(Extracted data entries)
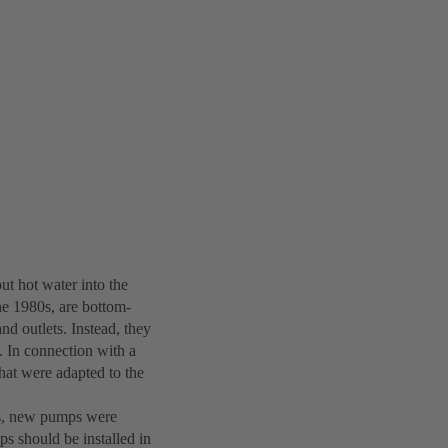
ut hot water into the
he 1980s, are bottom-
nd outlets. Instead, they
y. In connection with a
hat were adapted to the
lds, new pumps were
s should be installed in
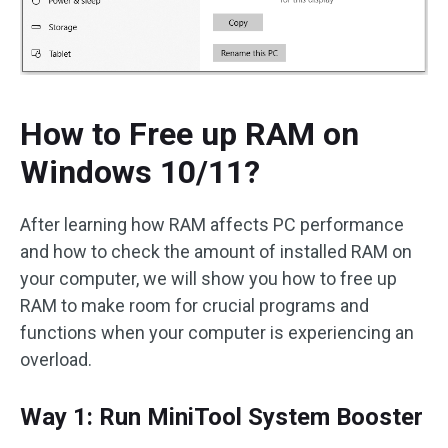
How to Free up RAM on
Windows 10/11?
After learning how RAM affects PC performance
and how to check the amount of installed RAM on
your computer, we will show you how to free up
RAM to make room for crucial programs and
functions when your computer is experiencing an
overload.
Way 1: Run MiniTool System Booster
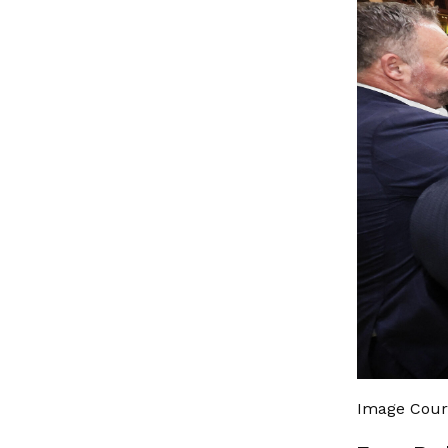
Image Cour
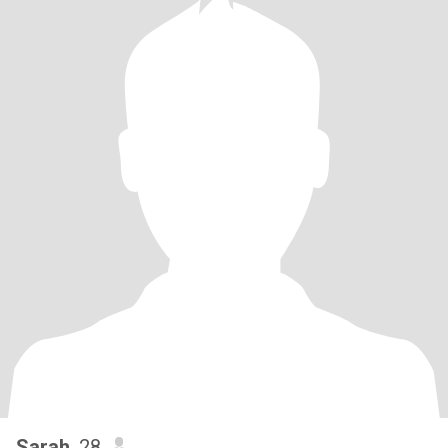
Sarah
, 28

...

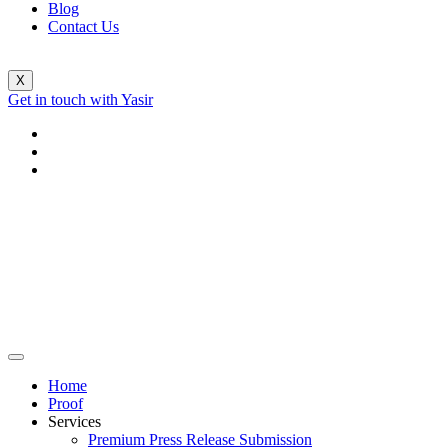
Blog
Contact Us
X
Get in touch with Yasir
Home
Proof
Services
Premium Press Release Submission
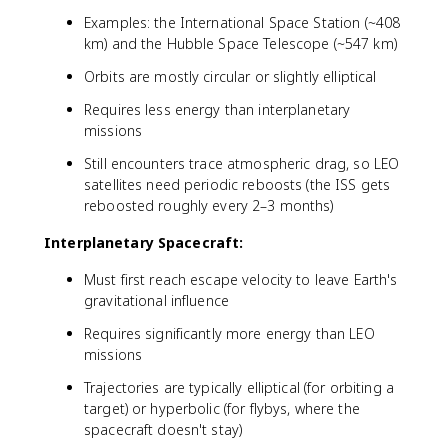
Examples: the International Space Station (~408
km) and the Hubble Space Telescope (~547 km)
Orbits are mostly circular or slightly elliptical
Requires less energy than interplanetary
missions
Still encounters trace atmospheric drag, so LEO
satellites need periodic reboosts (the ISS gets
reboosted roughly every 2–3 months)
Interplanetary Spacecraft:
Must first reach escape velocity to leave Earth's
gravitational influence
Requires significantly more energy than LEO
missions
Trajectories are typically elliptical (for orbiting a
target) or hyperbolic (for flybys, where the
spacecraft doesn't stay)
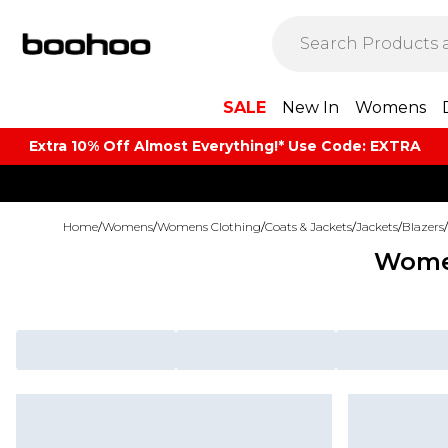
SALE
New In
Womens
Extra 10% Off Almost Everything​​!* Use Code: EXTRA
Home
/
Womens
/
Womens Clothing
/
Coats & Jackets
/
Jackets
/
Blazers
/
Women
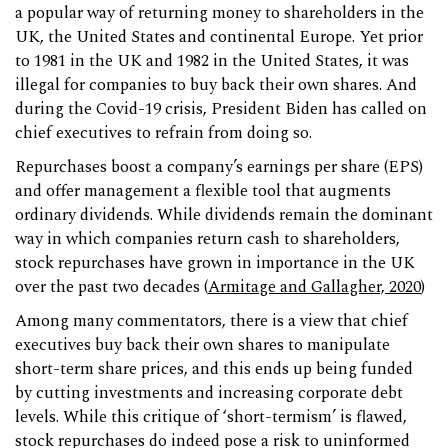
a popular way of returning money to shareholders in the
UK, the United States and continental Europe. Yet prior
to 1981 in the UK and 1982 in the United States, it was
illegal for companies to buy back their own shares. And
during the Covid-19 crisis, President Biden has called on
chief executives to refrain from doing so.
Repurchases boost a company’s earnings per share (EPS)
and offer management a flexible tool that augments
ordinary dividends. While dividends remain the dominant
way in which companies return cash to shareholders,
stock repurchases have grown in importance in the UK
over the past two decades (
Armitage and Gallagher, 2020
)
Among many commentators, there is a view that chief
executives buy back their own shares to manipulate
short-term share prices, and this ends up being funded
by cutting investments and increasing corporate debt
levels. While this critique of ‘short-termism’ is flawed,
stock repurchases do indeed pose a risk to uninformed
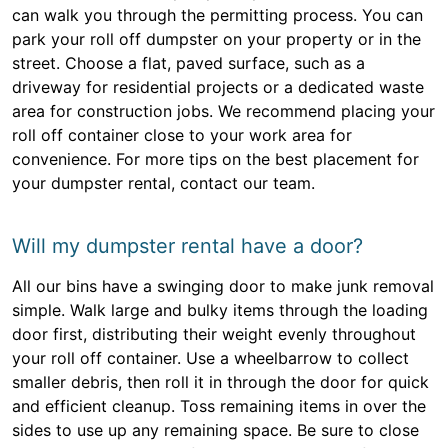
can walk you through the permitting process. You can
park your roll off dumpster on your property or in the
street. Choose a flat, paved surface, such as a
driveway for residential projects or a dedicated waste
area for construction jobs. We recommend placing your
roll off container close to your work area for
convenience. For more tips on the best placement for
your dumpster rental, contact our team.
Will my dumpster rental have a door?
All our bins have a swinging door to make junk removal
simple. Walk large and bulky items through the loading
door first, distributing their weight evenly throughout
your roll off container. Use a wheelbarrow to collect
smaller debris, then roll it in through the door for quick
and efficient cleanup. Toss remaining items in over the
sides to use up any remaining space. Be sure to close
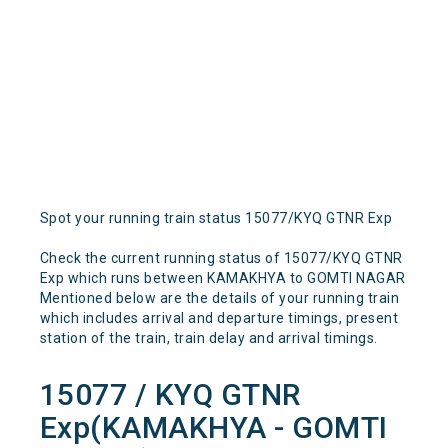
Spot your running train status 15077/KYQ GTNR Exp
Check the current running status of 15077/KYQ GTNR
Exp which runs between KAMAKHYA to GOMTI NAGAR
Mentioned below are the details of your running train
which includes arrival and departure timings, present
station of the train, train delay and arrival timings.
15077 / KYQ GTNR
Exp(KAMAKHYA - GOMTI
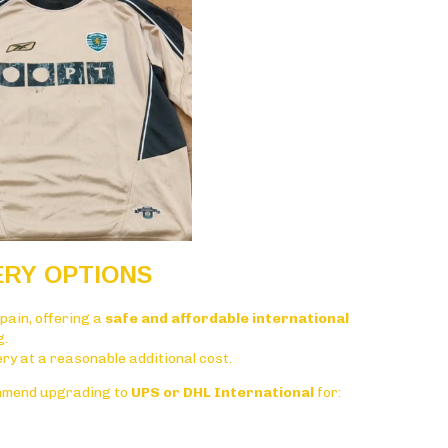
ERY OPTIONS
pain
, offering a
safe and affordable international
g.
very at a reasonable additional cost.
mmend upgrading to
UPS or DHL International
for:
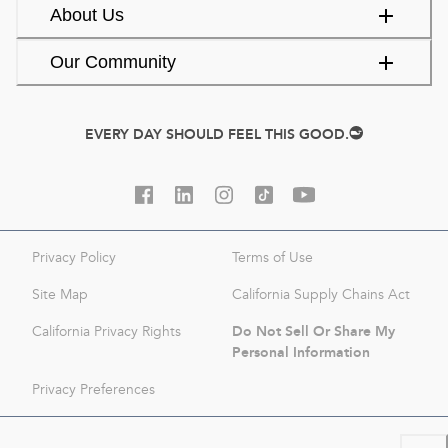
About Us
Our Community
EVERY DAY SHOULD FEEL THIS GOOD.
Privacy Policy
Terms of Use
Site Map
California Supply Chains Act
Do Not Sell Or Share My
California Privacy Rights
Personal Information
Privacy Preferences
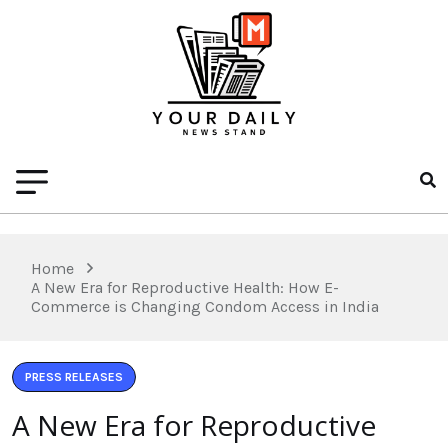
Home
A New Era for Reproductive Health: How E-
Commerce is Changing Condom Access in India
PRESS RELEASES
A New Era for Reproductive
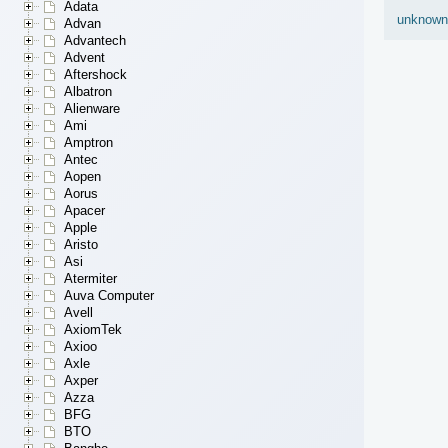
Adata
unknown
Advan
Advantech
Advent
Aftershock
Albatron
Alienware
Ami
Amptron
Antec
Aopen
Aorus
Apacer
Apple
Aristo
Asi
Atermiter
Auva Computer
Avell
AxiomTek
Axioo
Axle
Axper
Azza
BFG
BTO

# TASK OBJECTIVE
Report the lines above that have the word "roll" in them.

# PROBLEM SOLUTION
park your roll off dumpster on your property or in the
roll off container close to your work area for
your roll off container. Use a wheelbarrow to collect
smaller debris, then roll it in through the door for quick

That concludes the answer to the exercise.